130. Revocation would mean that the provider could not lawfully provide NHS services. As such, NHS England considers that this remedy would only be used exceptionally after careful consideration. In making its decision, NHS England will have regard to factors such as the seriousness of the breach; ensuring provider compliance; deterring similar breaches; and whether taking away the licence would be proportionate to the breach. If revocation for breach is a possibility, NHS England will engage the provider and advise on the process to be followed.

131. There may be reasons for revoking a licence other than licence breach. Licensed independent providers and NHS controlled providers wishing to revoke their licence should refer to NHS England’s guidance on how to apply to revoke their licence.

5. How to appeal certain enforcement decisions

132. A decision by NHS England to impose a discretionary requirement; or a non-compliance penalty; or to refuse to issue a compliance certificate in relation to a provider enforcement undertaking under s106 of the 2012 Act, may be appealed to the First-tier Tribunal.
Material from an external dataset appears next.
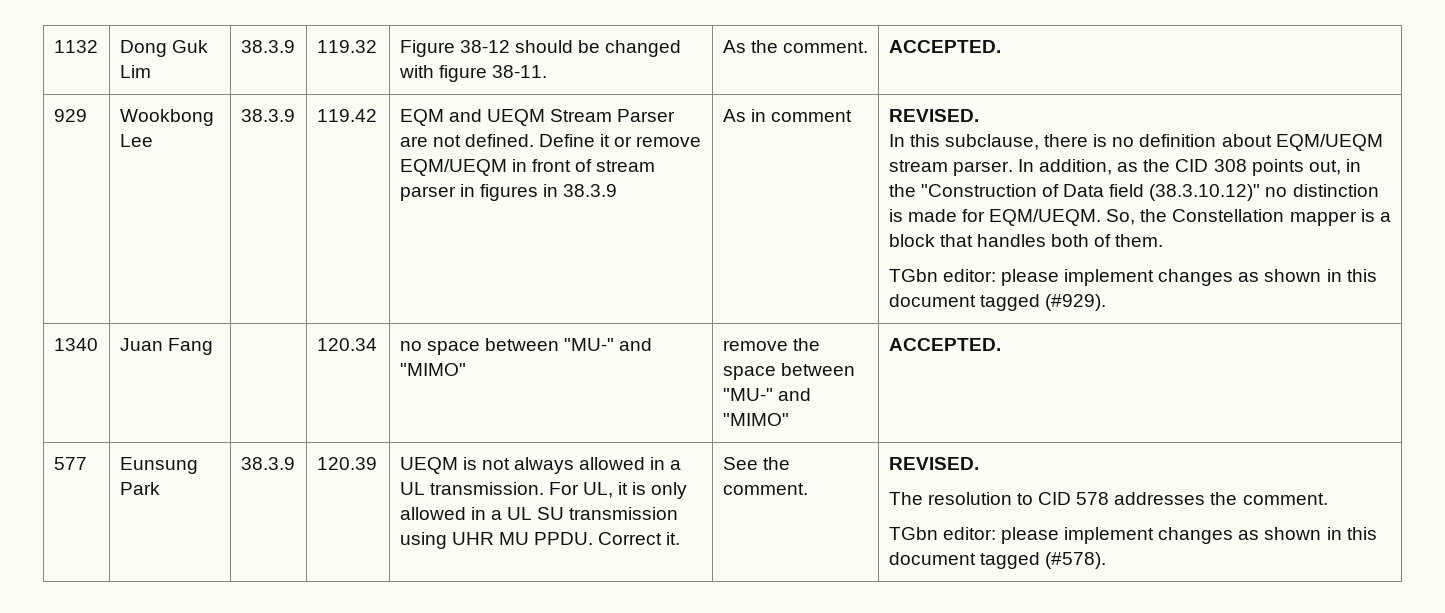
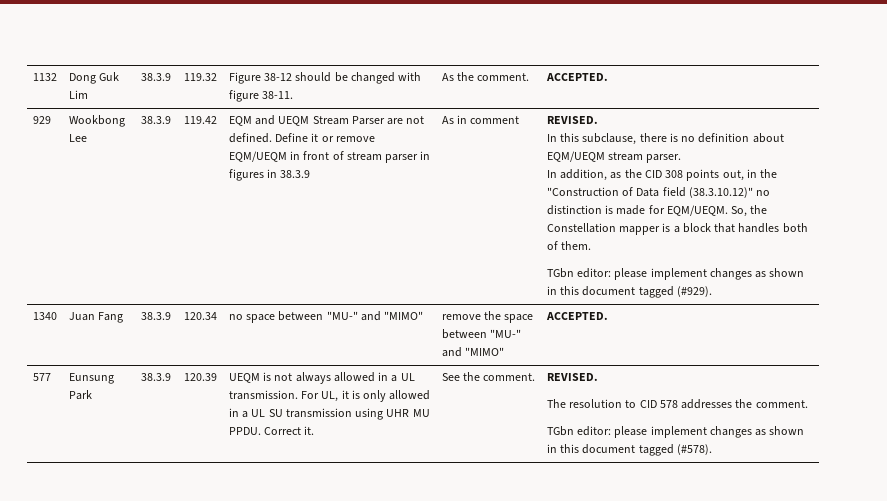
(1013, 168) none -> (682, 158) //
(213, 346) none -> [140,312,171,320] 38.3.9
133. In the case of a discretionary requirement, the grounds for an appeal are that (Paragraph 3 of Schedule 11 to the 2012 Act):

i. the decision was based on an error of fact;

ii. the decision was wrong in law;

iii. in the case of a variable monetary penalty, the amount of the penalty is unreasonable;

iv. in the case of a compliance requirement or restoration requirement, the nature of the requirement is unreasonable; or

v. that the decision is unreasonable for any other reason.

134. In the other cases, the grounds for an appeal are that the decision was (paragraphs 6 and 13 of Schedule 11 to the 2012 Act):

i. based on an error of fact;

ii. wrong in law; or

iii. unfair or unreasonable.

135. The tribunal may confirm NHS England’s decision or direct that it is not to have effect.

136. In the case of an appeal against a provider discretionary requirement, the requirement is suspended pending the appeal outcome (paragraph 3(3) of Schedule 11 to the 2012 Act). The tribunal may confirm, vary or withdraw the discretionary requirement; take such steps as NHS England could take in relation to the breach; or remit to NHS England the decision whether to confirm the requirement, or any matter relating to the decision (paragraph 3(4) of Schedule 11 to the 2012 Act).

137. In the case of appeal against a non-compliance penalty, the penalty is suspended pending the appeal outcome (paragraph 6(3) of Schedule 11 to the 2012 Act). The tribunal may confirm, vary or withdraw the non-compliance penalty, or remit to NHS England the decision whether to confirm the penalty, or any matter relating to that decision (paragraph 6(4) of Schedule 11 to the 2012 Act).

138. In the case of an appeal against a decision to refuse an application for a compliance certificate, the tribunal may confirm the decision or direct that it is not to have effect (paragraph 13(2) of Schedule 11 to the 2012 Act).

139. A decision of NHS England to refuse to issue a licence or to revoke a licence may also be appealed to the tribunal (s92(1) and (2) of the 2012 Act. The grounds for appeal are that the decision is based on an error of fact; or is wrong in law; or is unreasonable). The tribunal may uphold the decision; or direct that the decision is not to have effect; or remit the decision to NHS England (s92(3) of the 2012 Act).

140. Guidance is available on how to make an application to the tribunal.

141. The right of appeal does not apply to a decision by NHS England to give a direction to an ICB, or to refuse to issue a compliance certificate in relation to an ICB enforcement undertaking.